We're collecting spherical icicles on our eyelashes and beards of frost on the peach fuzz on our chins and upper lips. Loose strands of hair break off from being frozen solid from the condensation of our breath. Christiane might already have frostbite.

The frozen riverbed croaks and adjusts underneath our feet as we sledge through the snow. Nature's inhale, and exhale. It sounds like a ship coming into the harbor, only there are no ships, nor a harbor, for hundreds of miles.
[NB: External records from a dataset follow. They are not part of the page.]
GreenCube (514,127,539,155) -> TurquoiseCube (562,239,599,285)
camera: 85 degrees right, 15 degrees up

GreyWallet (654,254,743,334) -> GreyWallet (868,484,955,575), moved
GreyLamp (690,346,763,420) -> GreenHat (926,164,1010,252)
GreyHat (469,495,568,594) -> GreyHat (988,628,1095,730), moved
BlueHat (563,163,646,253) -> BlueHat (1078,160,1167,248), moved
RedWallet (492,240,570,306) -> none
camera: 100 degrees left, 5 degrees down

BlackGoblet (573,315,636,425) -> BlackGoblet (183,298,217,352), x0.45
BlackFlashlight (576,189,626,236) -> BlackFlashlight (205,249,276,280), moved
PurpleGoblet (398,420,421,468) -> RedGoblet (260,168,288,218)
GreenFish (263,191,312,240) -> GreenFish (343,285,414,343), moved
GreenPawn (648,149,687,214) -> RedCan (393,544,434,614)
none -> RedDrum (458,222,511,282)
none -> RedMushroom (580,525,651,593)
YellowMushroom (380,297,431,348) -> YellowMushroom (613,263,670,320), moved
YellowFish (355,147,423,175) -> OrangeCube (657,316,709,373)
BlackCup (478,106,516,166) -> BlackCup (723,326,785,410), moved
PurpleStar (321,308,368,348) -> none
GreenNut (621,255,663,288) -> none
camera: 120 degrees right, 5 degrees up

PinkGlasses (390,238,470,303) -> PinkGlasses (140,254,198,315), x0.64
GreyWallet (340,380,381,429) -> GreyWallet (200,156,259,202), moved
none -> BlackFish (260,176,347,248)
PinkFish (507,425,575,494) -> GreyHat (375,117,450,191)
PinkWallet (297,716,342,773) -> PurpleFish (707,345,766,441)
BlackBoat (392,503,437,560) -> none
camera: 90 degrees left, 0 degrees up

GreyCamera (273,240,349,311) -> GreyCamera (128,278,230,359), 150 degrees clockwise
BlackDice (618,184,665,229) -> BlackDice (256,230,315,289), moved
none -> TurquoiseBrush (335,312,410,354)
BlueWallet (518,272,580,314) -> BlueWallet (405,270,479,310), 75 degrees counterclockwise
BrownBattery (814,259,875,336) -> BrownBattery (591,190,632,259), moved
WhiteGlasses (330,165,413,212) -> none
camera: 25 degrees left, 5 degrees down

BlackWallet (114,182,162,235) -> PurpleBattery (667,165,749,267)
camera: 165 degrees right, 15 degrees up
While we were out, Nini prepares us a pot full of caribou soup with broccoli. Probably the best stew we ever tasted, and we each have three bowls worth as she regales us with stories of Greenlandic heritage, its history, protecting traditional Inuit life, sustainable hunting and perhaps the most epic birth story of all time, as we grope her hand knitted muskox wool shawls, hats, and spools. She feeds us cake sweetened with locally foraged herbs, and Greenlandic angelica tea.

I try a mouthful of seal blubber and dried fish slathered in herbed butter instead of dessert. Seal blubber melts in your mouth, and tastes like...seal. Dried fish smells like...dried fish.

We are overcome by the pure warmth of this couple amidst the bitter cold of this wondrous place already.

Sleep comes easily as we have worn ourselves into exhaustion from awe.